Si techniquement, Uncut Gems a de très beaux atouts, il ne faut surtout pas oublier de mentionner son casting hors-norme, Adam Sandler en tête. Il cabotine comme jamais, est dans l’exagération en permanence et dépeint un personnage très contrasté. Si nous avons du mal à avoir de l’empathie pour Howard en début de film, ce n’est que pour mieux nous envoyer un climax redouté, certes, mais terriblement puissant. On ne peut s’empêcher de penser à James Caan dans Le Flambeur tant Howard enchaîne tous les pires choix possibles pour arriver à ses fins et nourrir son addiction au jeu. Et dans ce rôle, Adam Sandler excelle avec un charisme rare. Sa gouaille naturelle dessert un personnage à la fois torturé et tortueux pour lequel nous n’arrivons pas pleinement à cautionner les actes, mais qui finit par nous prendre en pitié tant ses choix incongrus révèlent sa véritable nature. Howard n’est qu’un pauvre type qui rêve de gloire. Il ne constate pas le mal qu’il provoque. Il ne se laisse pousser que par la satisfaction de son ego…et tant pis si sa famille ou ses amis doivent en souffrir.
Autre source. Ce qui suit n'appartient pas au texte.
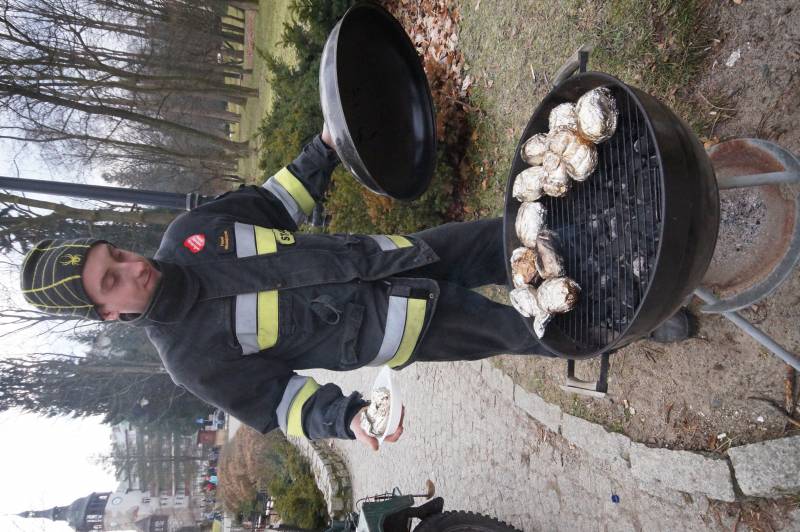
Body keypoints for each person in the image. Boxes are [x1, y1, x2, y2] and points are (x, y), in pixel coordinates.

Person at [19, 126, 685, 450]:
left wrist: (327, 145)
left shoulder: (192, 232)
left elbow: (277, 201)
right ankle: (635, 319)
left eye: (117, 254)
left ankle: (617, 238)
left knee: (510, 237)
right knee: (525, 328)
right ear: (107, 313)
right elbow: (281, 403)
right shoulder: (189, 360)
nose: (133, 267)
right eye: (113, 280)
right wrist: (347, 418)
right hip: (404, 326)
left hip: (396, 255)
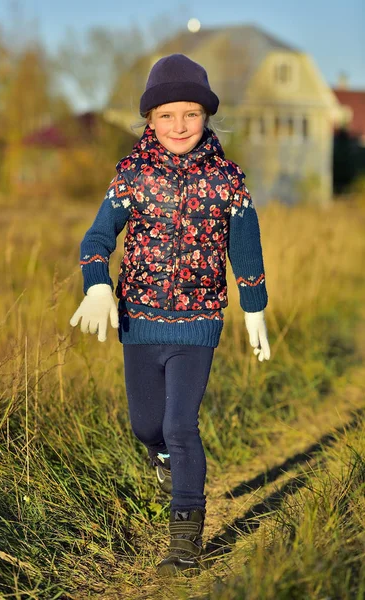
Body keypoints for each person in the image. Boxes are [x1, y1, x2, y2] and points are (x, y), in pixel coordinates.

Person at [70, 54, 270, 576]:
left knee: (182, 425)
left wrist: (255, 311)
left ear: (206, 118)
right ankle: (163, 460)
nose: (178, 126)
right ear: (149, 121)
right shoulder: (132, 175)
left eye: (190, 114)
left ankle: (185, 541)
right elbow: (96, 238)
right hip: (139, 321)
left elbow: (245, 248)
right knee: (147, 427)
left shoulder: (228, 180)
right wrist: (97, 285)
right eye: (166, 115)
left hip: (198, 324)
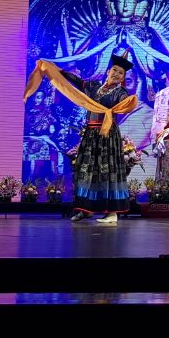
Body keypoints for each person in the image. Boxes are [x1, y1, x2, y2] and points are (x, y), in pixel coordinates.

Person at [59, 50, 136, 224]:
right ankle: (85, 210)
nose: (116, 74)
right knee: (86, 170)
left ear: (123, 77)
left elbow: (126, 103)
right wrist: (60, 72)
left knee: (107, 171)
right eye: (114, 70)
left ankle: (112, 213)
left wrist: (129, 102)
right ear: (108, 71)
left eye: (121, 73)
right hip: (91, 134)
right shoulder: (94, 87)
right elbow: (78, 81)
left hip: (107, 135)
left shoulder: (120, 92)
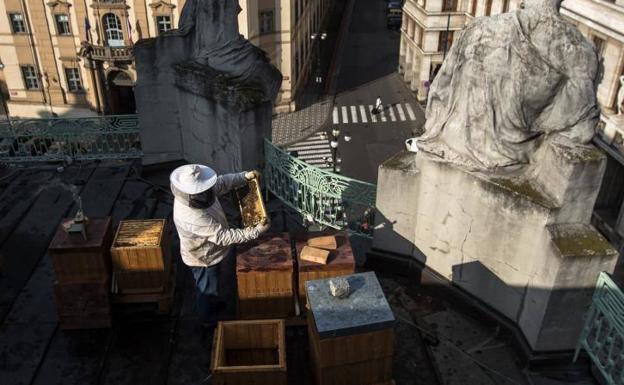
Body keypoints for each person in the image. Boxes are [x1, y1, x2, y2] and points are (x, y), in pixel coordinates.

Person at [170, 164, 270, 328]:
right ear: (192, 193)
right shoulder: (191, 216)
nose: (207, 191)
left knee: (212, 285)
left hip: (209, 249)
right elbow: (223, 236)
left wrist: (243, 176)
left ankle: (212, 306)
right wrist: (256, 231)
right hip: (203, 257)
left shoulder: (196, 192)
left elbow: (220, 183)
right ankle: (208, 322)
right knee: (207, 288)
Oui, Adam Sandler est véritablement incroyable dans l’exercice, mais il n’est pas le seul à habiter le film. En réalité, la totalité du casting est épatant. Uncut Gems est un film nerveux, il fallait donc que les personnages que l’on y croise le soient également et soient portés par des acteurs à l’aura aussi puissante. Que ce soit Eric Bogosian qui fait froid dans le dos à chacune de ses apparitions, la succulente Julia Fox qui volerait presque la vedette à Adam Sandler tant elle lui tient tête avec une aisance décomplexée ou encore Idina Menzel troublante en ex-épouse, Uncut Gems peut se targuer de nourrir son scénario avec des personnages iconiques et forts. De plus, les actions se déroulent dans un flux tendu en permanence qu’on en vient à redouter les quelques rares moments d’accalmie qui ponctuent l’œuvre. Toute la force du film des frères Safdie réside là-dedans. Nous savons que toutes les situations peuvent virer à l’horreur la plus infâme à chaque seconde, nous ne savons juste pas quand ça arrivera (si ça doit arriver). Voilà pourquoi nous parlions de film éreintant, nous sommes aux aguets en permanence.

Uncut Gems est une vraie bonne surprise et une claque incommensurable. Le film ne ménage jamais son spectateur et l’enferme dans l’agression physique et psychologique constante pour mieux l’inviter à se confronter à son climax d’une intensité folle. Un film hautement recommandable à regarder dans le plus grand des silences tant la décharge d’informations qui en découle vous demandera un dévouement total.